- Opening Delimiter -

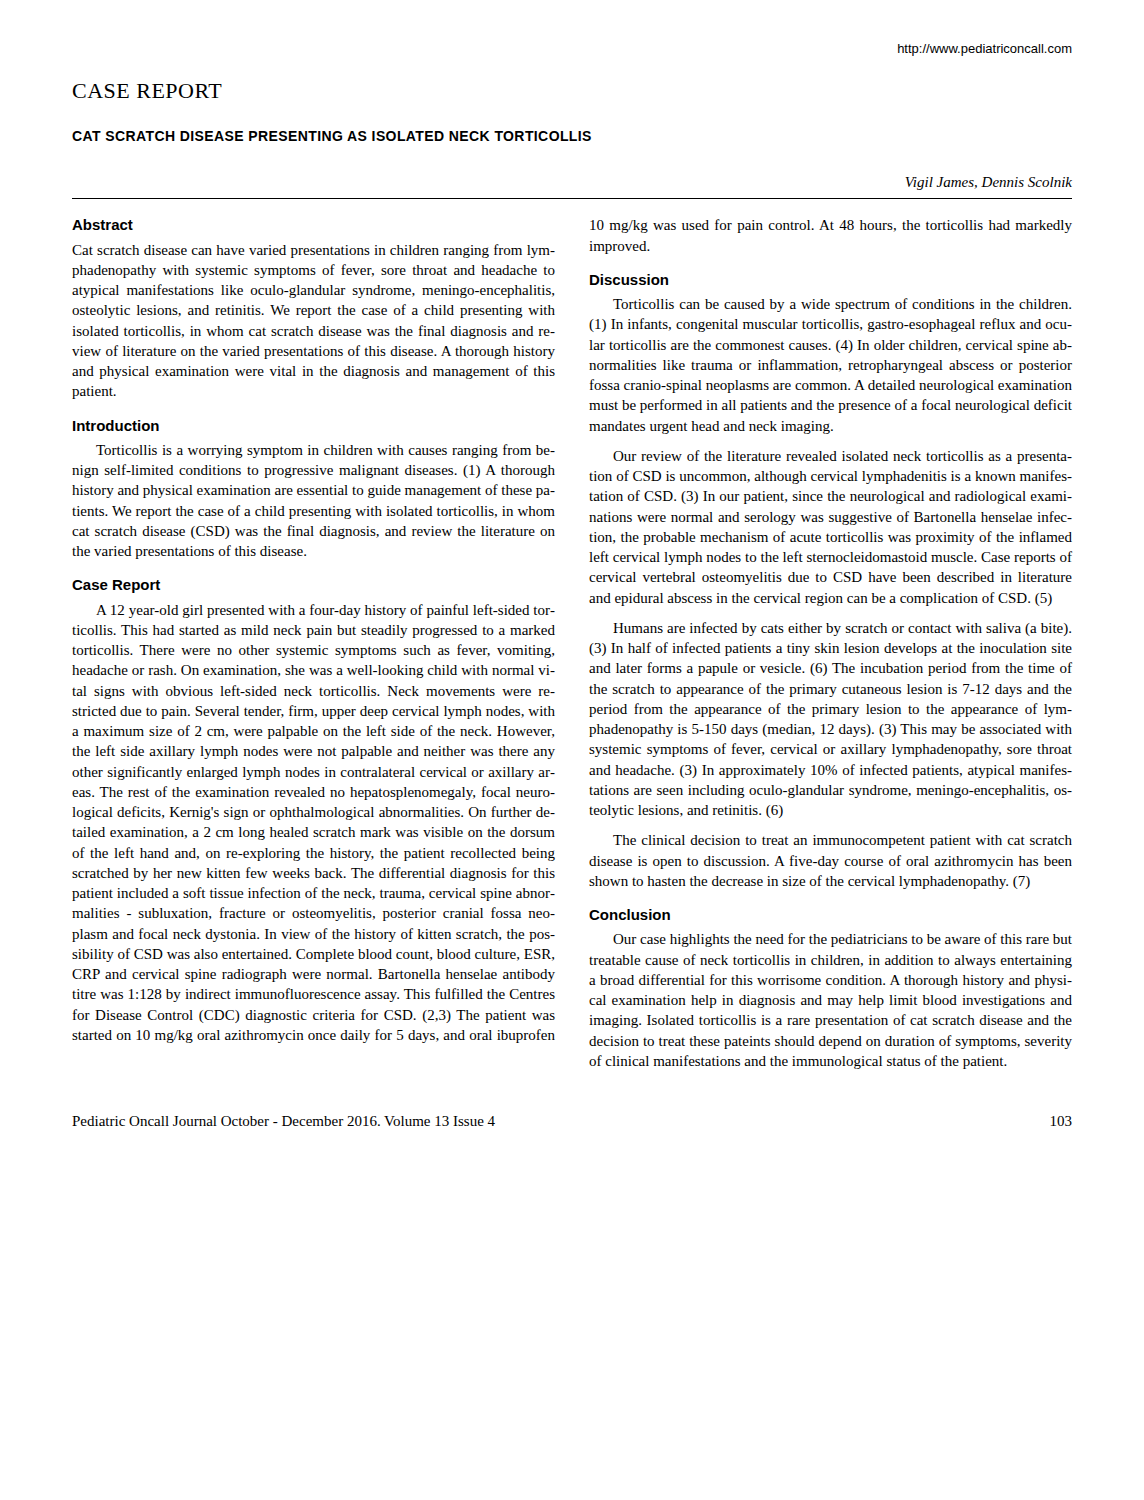http://www.pediatriconcall.com
CASE REPORT
Cat Scratch Disease Presenting as Isolated Neck Torticollis
Vigil James, Dennis Scolnik
Abstract
Cat scratch disease can have varied presentations in children ranging from lymphadenopathy with systemic symptoms of fever, sore throat and headache to atypical manifestations like oculo-glandular syndrome, meningo-encephalitis, osteolytic lesions, and retinitis. We report the case of a child presenting with isolated torticollis, in whom cat scratch disease was the final diagnosis and review of literature on the varied presentations of this disease. A thorough history and physical examination were vital in the diagnosis and management of this patient.
Introduction
Torticollis is a worrying symptom in children with causes ranging from benign self-limited conditions to progressive malignant diseases. (1) A thorough history and physical examination are essential to guide management of these patients. We report the case of a child presenting with isolated torticollis, in whom cat scratch disease (CSD) was the final diagnosis, and review the literature on the varied presentations of this disease.
Case Report
A 12 year-old girl presented with a four-day history of painful left-sided torticollis. This had started as mild neck pain but steadily progressed to a marked torticollis. There were no other systemic symptoms such as fever, vomiting, headache or rash. On examination, she was a well-looking child with normal vital signs with obvious left-sided neck torticollis. Neck movements were restricted due to pain. Several tender, firm, upper deep cervical lymph nodes, with a maximum size of 2 cm, were palpable on the left side of the neck. However, the left side axillary lymph nodes were not palpable and neither was there any other significantly enlarged lymph nodes in contralateral cervical or axillary areas. The rest of the examination revealed no hepatosplenomegaly, focal neurological deficits, Kernig's sign or ophthalmological abnormalities. On further detailed examination, a 2 cm long healed scratch mark was visible on the dorsum of the left hand and, on re-exploring the history, the patient recollected being scratched by her new kitten few weeks back. The differential diagnosis for this patient included a soft tissue infection of the neck, trauma, cervical spine abnormalities - subluxation, fracture or osteomyelitis, posterior cranial fossa neoplasm and focal neck dystonia. In view of the history of kitten scratch, the possibility of CSD was also entertained. Complete blood count, blood culture, ESR, CRP and cervical spine radiograph were normal. Bartonella henselae antibody titre was 1:128 by indirect immunofluorescence assay. This fulfilled the Centres for Disease Control (CDC) diagnostic criteria for CSD. (2,3) The patient was started on 10 mg/kg oral azithromycin once daily for 5 days, and oral ibuprofen 10 mg/kg was used for pain control. At 48 hours, the torticollis had markedly improved.
Discussion
Torticollis can be caused by a wide spectrum of conditions in the children. (1) In infants, congenital muscular torticollis, gastro-esophageal reflux and ocular torticollis are the commonest causes. (4) In older children, cervical spine abnormalities like trauma or inflammation, retropharyngeal abscess or posterior fossa cranio-spinal neoplasms are common. A detailed neurological examination must be performed in all patients and the presence of a focal neurological deficit mandates urgent head and neck imaging.
Our review of the literature revealed isolated neck torticollis as a presentation of CSD is uncommon, although cervical lymphadenitis is a known manifestation of CSD. (3) In our patient, since the neurological and radiological examinations were normal and serology was suggestive of Bartonella henselae infection, the probable mechanism of acute torticollis was proximity of the inflamed left cervical lymph nodes to the left sternocleidomastoid muscle. Case reports of cervical vertebral osteomyelitis due to CSD have been described in literature and epidural abscess in the cervical region can be a complication of CSD. (5)
Humans are infected by cats either by scratch or contact with saliva (a bite). (3) In half of infected patients a tiny skin lesion develops at the inoculation site and later forms a papule or vesicle. (6) The incubation period from the time of the scratch to appearance of the primary cutaneous lesion is 7-12 days and the period from the appearance of the primary lesion to the appearance of lymphadenopathy is 5-150 days (median, 12 days). (3) This may be associated with systemic symptoms of fever, cervical or axillary lymphadenopathy, sore throat and headache. (3) In approximately 10% of infected patients, atypical manifestations are seen including oculo-glandular syndrome, meningo-encephalitis, osteolytic lesions, and retinitis. (6)
The clinical decision to treat an immunocompetent patient with cat scratch disease is open to discussion. A five-day course of oral azithromycin has been shown to hasten the decrease in size of the cervical lymphadenopathy. (7)
Conclusion
Our case highlights the need for the pediatricians to be aware of this rare but treatable cause of neck torticollis in children, in addition to always entertaining a broad differential for this worrisome condition. A thorough history and physical examination help in diagnosis and may help limit blood investigations and imaging. Isolated torticollis is a rare presentation of cat scratch disease and the decision to treat these pateints should depend on duration of symptoms, severity of clinical manifestations and the immunological status of the patient.
Pediatric Oncall Journal October - December 2016. Volume 13 Issue 4 103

- Closing Delimiter -

Assignment —
A faithful copy of all the data above, without its pictures, is the expected result.

Your response —
http://www.pediatriconcall.com
CASE REPORT
Cat Scratch Disease Presenting as Isolated Neck Torticollis
Vigil James, Dennis Scolnik
Abstract
Cat scratch disease can have varied presentations in children ranging from lymphadenopathy with systemic symptoms of fever, sore throat and headache to atypical manifestations like oculo-glandular syndrome, meningo-encephalitis, osteolytic lesions, and retinitis. We report the case of a child presenting with isolated torticollis, in whom cat scratch disease was the final diagnosis and review of literature on the varied presentations of this disease. A thorough history and physical examination were vital in the diagnosis and management of this patient.
Introduction
Torticollis is a worrying symptom in children with causes ranging from benign self-limited conditions to progressive malignant diseases. (1) A thorough history and physical examination are essential to guide management of these patients. We report the case of a child presenting with isolated torticollis, in whom cat scratch disease (CSD) was the final diagnosis, and review the literature on the varied presentations of this disease.
Case Report
A 12 year-old girl presented with a four-day history of painful left-sided torticollis. This had started as mild neck pain but steadily progressed to a marked torticollis. There were no other systemic symptoms such as fever, vomiting, headache or rash. On examination, she was a well-looking child with normal vital signs with obvious left-sided neck torticollis. Neck movements were restricted due to pain. Several tender, firm, upper deep cervical lymph nodes, with a maximum size of 2 cm, were palpable on the left side of the neck. However, the left side axillary lymph nodes were not palpable and neither was there any other significantly enlarged lymph nodes in contralateral cervical or axillary areas. The rest of the examination revealed no hepatosplenomegaly, focal neurological deficits, Kernig's sign or ophthalmological abnormalities. On further detailed examination, a 2 cm long healed scratch mark was visible on the dorsum of the left hand and, on re-exploring the history, the patient recollected being scratched by her new kitten few weeks back. The differential diagnosis for this patient included a soft tissue infection of the neck, trauma, cervical spine abnormalities - subluxation, fracture or osteomyelitis, posterior cranial fossa neoplasm and focal neck dystonia. In view of the history of kitten scratch, the possibility of CSD was also entertained. Complete blood count, blood culture, ESR, CRP and cervical spine radiograph were normal. Bartonella henselae antibody titre was 1:128 by indirect immunofluorescence assay. This fulfilled the Centres for Disease Control (CDC) diagnostic criteria for CSD. (2,3) The patient was started on 10 mg/kg oral azithromycin once daily for 5 days, and oral ibuprofen 10 mg/kg was used for pain control. At 48 hours, the torticollis had markedly improved.
Discussion
Torticollis can be caused by a wide spectrum of conditions in the children. (1) In infants, congenital muscular torticollis, gastro-esophageal reflux and ocular torticollis are the commonest causes. (4) In older children, cervical spine abnormalities like trauma or inflammation, retropharyngeal abscess or posterior fossa cranio-spinal neoplasms are common. A detailed neurological examination must be performed in all patients and the presence of a focal neurological deficit mandates urgent head and neck imaging.
Our review of the literature revealed isolated neck torticollis as a presentation of CSD is uncommon, although cervical lymphadenitis is a known manifestation of CSD. (3) In our patient, since the neurological and radiological examinations were normal and serology was suggestive of Bartonella henselae infection, the probable mechanism of acute torticollis was proximity of the inflamed left cervical lymph nodes to the left sternocleidomastoid muscle. Case reports of cervical vertebral osteomyelitis due to CSD have been described in literature and epidural abscess in the cervical region can be a complication of CSD. (5)
Humans are infected by cats either by scratch or contact with saliva (a bite). (3) In half of infected patients a tiny skin lesion develops at the inoculation site and later forms a papule or vesicle. (6) The incubation period from the time of the scratch to appearance of the primary cutaneous lesion is 7-12 days and the period from the appearance of the primary lesion to the appearance of lymphadenopathy is 5-150 days (median, 12 days). (3) This may be associated with systemic symptoms of fever, cervical or axillary lymphadenopathy, sore throat and headache. (3) In approximately 10% of infected patients, atypical manifestations are seen including oculo-glandular syndrome, meningo-encephalitis, osteolytic lesions, and retinitis. (6)
The clinical decision to treat an immunocompetent patient with cat scratch disease is open to discussion. A five-day course of oral azithromycin has been shown to hasten the decrease in size of the cervical lymphadenopathy. (7)
Conclusion
Our case highlights the need for the pediatricians to be aware of this rare but treatable cause of neck torticollis in children, in addition to always entertaining a broad differential for this worrisome condition. A thorough history and physical examination help in diagnosis and may help limit blood investigations and imaging. Isolated torticollis is a rare presentation of cat scratch disease and the decision to treat these pateints should depend on duration of symptoms, severity of clinical manifestations and the immunological status of the patient.
Pediatric Oncall Journal October - December 2016. Volume 13 Issue 4 103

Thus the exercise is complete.